# Data records
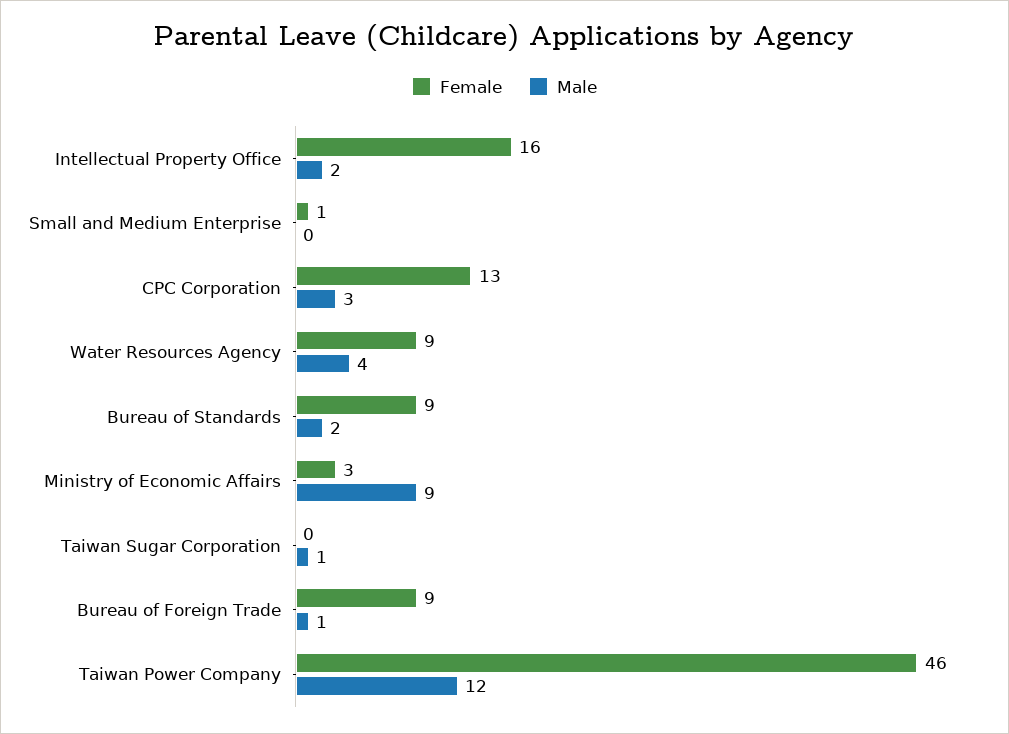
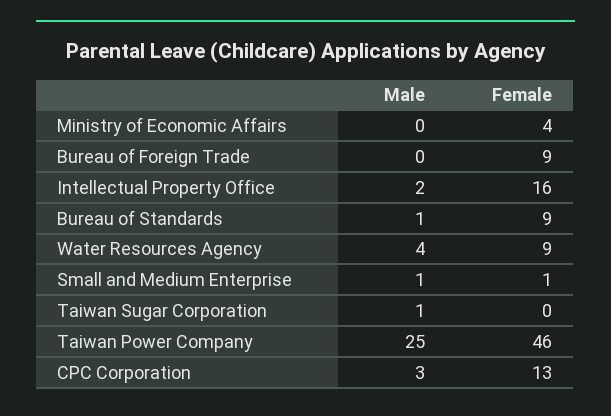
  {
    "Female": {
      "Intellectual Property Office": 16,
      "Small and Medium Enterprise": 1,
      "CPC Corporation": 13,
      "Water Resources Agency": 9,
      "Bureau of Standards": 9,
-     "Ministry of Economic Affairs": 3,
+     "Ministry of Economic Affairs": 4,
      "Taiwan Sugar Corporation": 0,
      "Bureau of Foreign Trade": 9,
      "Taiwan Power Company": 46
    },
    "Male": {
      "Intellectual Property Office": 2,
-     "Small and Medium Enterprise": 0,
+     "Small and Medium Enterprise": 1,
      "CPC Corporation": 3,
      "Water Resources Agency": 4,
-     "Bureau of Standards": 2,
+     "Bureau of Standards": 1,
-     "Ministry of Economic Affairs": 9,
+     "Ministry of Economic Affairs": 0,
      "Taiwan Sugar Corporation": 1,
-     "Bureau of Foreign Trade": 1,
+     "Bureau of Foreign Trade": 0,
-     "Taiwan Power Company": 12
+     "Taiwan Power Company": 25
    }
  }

* * *

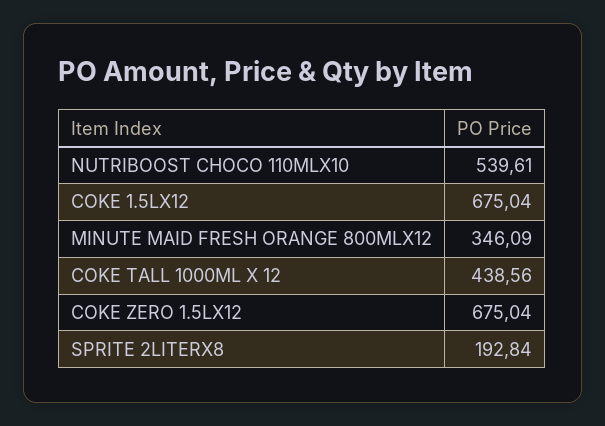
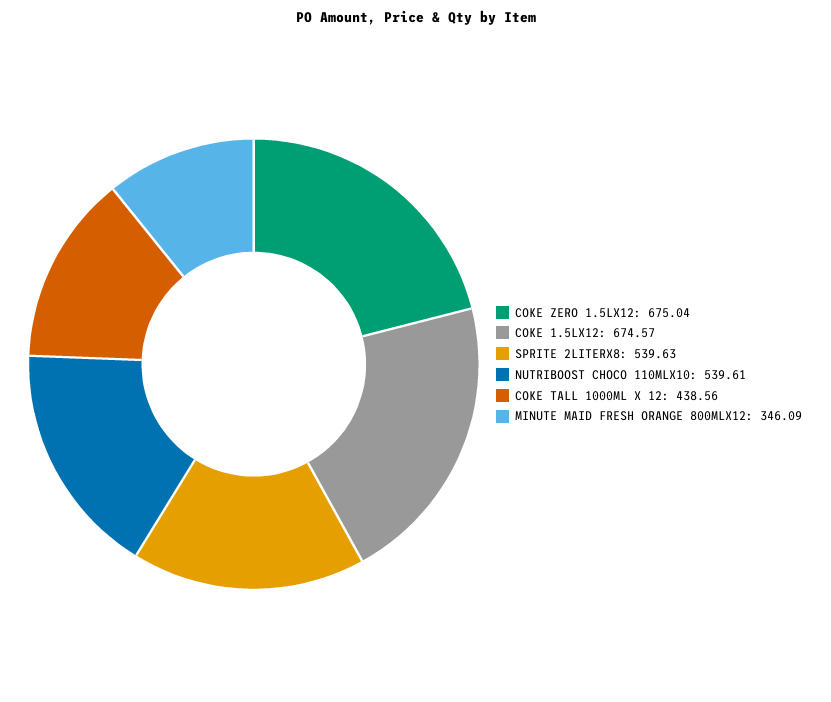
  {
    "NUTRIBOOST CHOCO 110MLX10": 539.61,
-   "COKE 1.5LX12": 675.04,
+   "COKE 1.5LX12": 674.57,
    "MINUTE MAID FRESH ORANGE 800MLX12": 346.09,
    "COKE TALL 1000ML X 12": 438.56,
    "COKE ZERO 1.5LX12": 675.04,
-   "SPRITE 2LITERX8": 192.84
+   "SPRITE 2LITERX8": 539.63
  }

---

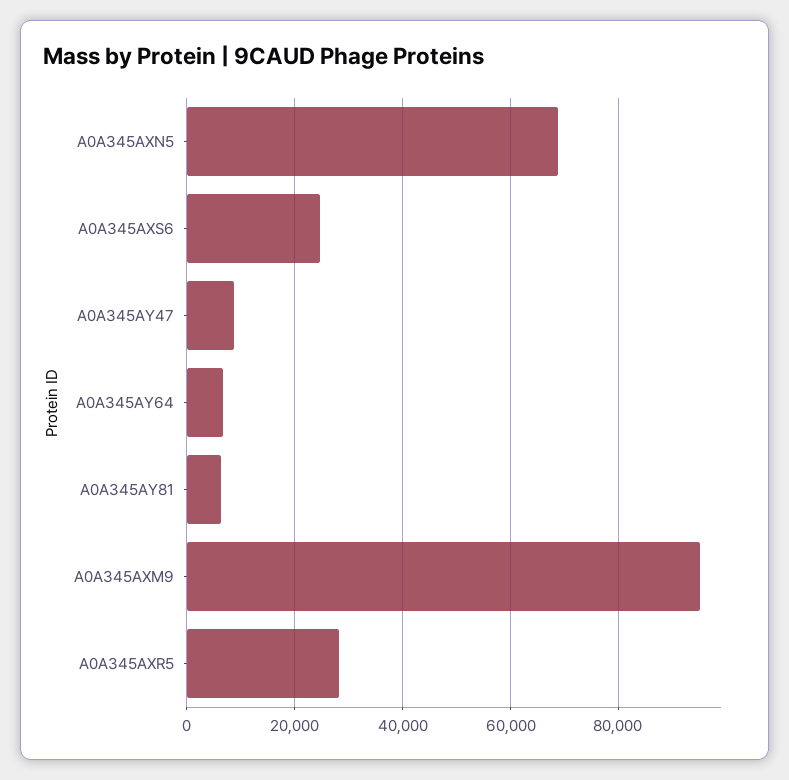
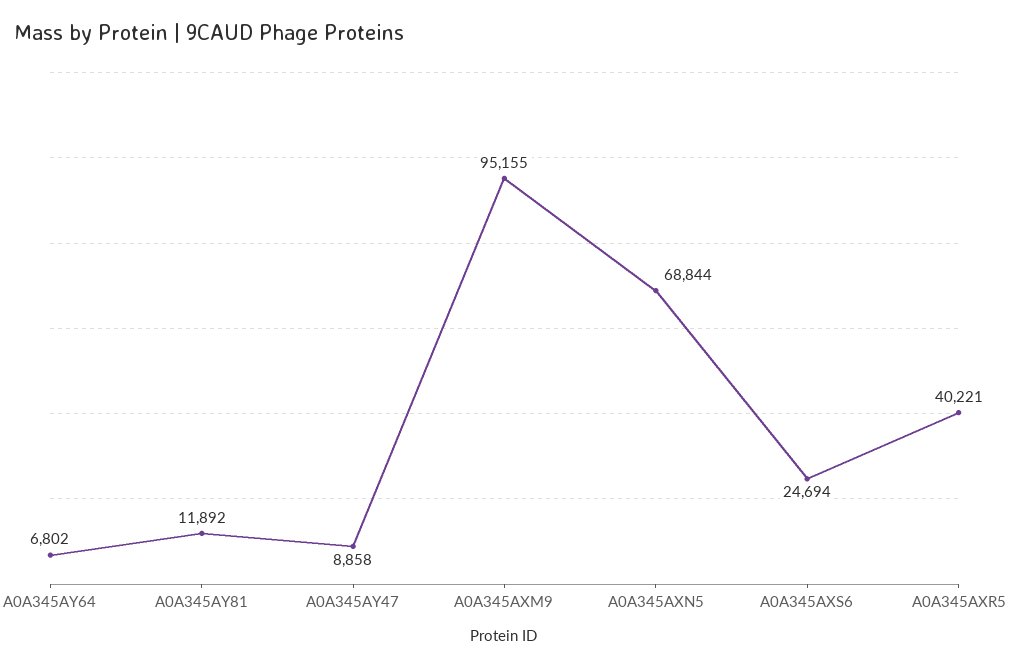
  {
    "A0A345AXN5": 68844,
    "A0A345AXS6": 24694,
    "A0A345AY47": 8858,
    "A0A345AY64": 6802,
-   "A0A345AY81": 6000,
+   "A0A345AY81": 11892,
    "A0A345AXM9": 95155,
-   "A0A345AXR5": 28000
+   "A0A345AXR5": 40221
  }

# Assigned task
When a line of the data holds the string "Medium", pick it out and copy it.

# Result below
      "Small and Medium Enterprise": 1,
-     "Small and Medium Enterprise": 0,
+     "Small and Medium Enterprise": 1,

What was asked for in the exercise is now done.